Déco

open space

Écriture, mise en scène de Mathilda May

France

Retour à la page spectacles 2018
coup de cœur Tout public | Théâtre gestuel, humour

Ce soir, repartez donc au bureau, vous ne le regretterez pas. Sans mot dire, Mathilda May a réuni dans cet Open Space tous les travers du genre. C’est un tourbillon de gags, un spectacle inventif et irrésistible.

Mathilda May croque, en radicalisant la réalité, des personnages type sur leur lieu de travail, avec photocopieur, ordinateur et espace fumeur. On y trouve le senior placardisé, la beauté complexée raide dingue du bellâtre aux dents longues, lui-même attiré par le réparateur de machine à café. L’employé modèle reste pour sa part en pamoison devant l’executive woman alcoolisée, tandis que madame sans gêne baille aux corneilles. Voilà un équipage bien mal assorti, mais contraint de se supporter dans cet open space pseudo convivial, un de ces mondes laborieux décloisonnés en mal d’intimité.

Mathilda May observe avec malice le train-train quotidien.
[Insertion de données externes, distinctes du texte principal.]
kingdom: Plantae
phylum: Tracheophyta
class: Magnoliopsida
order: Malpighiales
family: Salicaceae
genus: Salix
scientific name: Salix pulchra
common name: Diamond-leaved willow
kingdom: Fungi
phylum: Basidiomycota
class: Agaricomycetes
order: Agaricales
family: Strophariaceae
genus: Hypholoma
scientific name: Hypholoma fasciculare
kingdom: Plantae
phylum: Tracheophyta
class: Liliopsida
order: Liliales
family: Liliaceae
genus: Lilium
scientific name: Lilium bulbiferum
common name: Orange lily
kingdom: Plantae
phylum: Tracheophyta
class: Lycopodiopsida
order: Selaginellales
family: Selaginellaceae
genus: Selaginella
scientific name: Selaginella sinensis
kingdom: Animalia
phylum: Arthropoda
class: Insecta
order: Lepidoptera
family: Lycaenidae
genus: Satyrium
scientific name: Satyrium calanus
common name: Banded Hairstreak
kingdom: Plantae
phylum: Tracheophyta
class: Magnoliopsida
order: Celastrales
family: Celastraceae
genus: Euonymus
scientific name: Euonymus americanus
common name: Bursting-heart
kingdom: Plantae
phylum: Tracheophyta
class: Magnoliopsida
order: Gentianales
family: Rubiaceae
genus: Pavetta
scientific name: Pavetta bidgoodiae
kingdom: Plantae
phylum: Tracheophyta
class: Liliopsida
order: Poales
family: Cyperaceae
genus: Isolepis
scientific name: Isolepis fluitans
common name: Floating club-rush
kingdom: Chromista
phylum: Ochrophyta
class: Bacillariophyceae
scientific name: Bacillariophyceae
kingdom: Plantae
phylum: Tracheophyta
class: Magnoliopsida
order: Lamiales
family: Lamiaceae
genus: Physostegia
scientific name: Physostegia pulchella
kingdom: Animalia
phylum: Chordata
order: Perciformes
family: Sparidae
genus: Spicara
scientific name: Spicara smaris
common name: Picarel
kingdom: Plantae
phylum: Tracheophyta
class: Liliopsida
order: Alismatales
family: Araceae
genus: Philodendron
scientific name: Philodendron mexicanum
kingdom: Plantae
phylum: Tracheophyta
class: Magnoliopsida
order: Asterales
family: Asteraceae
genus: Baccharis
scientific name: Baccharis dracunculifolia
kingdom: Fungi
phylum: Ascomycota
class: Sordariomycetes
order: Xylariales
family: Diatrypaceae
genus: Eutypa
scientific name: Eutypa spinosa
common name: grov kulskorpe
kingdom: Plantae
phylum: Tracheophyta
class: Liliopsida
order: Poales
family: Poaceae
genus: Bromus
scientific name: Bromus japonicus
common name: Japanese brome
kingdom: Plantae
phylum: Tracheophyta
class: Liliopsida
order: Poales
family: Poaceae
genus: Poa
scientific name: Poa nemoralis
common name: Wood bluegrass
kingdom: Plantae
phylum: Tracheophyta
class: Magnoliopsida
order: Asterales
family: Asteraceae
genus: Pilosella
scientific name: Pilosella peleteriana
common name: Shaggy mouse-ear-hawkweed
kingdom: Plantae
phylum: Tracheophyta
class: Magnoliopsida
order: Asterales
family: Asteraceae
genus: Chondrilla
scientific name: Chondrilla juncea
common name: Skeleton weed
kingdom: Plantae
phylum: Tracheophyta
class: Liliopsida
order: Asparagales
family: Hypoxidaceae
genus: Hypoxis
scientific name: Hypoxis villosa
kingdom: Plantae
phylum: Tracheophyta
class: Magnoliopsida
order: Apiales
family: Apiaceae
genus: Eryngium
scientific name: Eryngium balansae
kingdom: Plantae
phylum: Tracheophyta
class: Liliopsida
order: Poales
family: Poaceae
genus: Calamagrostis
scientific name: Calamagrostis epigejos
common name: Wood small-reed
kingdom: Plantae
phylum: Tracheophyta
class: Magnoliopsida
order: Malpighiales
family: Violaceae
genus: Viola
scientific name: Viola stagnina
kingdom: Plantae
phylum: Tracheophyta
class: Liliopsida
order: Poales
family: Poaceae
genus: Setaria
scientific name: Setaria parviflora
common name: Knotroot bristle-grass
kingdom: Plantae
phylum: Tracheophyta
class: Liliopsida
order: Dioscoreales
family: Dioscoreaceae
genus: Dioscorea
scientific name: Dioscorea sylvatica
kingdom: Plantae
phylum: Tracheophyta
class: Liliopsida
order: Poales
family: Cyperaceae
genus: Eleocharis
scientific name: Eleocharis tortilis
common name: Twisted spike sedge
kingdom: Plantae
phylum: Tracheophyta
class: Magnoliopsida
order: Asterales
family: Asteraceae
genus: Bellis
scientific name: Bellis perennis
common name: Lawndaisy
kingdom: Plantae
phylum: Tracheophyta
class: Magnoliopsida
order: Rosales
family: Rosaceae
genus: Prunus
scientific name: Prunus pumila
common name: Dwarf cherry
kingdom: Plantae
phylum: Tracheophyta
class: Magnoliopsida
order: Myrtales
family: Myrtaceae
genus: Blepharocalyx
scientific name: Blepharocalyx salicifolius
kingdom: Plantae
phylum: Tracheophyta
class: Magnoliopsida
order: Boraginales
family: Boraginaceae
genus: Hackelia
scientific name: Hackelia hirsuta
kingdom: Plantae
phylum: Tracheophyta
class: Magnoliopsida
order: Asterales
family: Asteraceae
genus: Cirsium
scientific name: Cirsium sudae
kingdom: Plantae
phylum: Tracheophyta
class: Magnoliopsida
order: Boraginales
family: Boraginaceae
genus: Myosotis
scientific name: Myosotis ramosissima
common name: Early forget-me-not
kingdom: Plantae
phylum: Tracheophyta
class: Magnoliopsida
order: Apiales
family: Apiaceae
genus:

Héritière de l’humour tendre de Jacques Tati et de celui, plus décalé, des Monty Python, elle fait éclore l’extraordinaire de la banalité, « l’open space devenant le théâtre de la comédie humaine par le biais du monde de l’entreprise. ». Rivaux ou supérieurs, attirés ou repoussés, ils sont finalement seuls au milieu de tous, prisonniers de la mécanique qui les engloutit, mais toujours à portée de rêve pour s’évader.

Chaque spectateur - peut-être, lui aussi, « un collègue » ? - se réjouira de faire avec eux ces heures supplémentaires !

 

Mathilda May

Son premier prix de danse classique au Conservatoire national supérieur de Paris l’a finalement conduite à la comédie, devant la caméra de Claude Zidi et de Georges Lautner. Elle obtient le César du meilleur espoir féminin et le prix Romy Schneider en 1988 pour Le cri du hibou, de Claude Chabrol. Partenaire d’Yves Montand dans Trois places pour le 26, de Jacques Demy, elle tourne ensuite avec Michel Deville, Werner Herzog et Bigas Luna, et devient la voix française de Pocahontas pour Disney, en 1995. Elle monte sur scène sous la direction de Bernard Murat dans Le retour d’Harold Pinter. Artiste multi talents, elle compose un album avec des musiciens anglais et américains, pour lequel elle sera nommée aux Victoires de la musique, puis signe la musique de la pièce Le roman de Lulu (1997). Après la parution de son roman Personne ne le saura chez Flammarion, en 2008, elle écrit le spectacle Plus si affinité, qu’elle joue avec Pascal Légitimus, à Paris et en tournée pendant trois ans. Mathilda May a interprété Festen, la suite, de Thomas Winterberg, mis en scène par Daniel Benoin.

 

Nicolas Montazaud

Il signe la musique de la pièce. Formé au Conservatoire de Paris - premiers prix de percussions et de musique de chambre - il se tourne vers le jazz, accompagne des artistes comme Claude Nougaro, Charles Aznavour, Mylène Farmer ou Laurent Voulzy. Musicien sollicité dans les studios d’enregistrement, il a contribué aux musiques de films de Vangélis ou Michel Portal.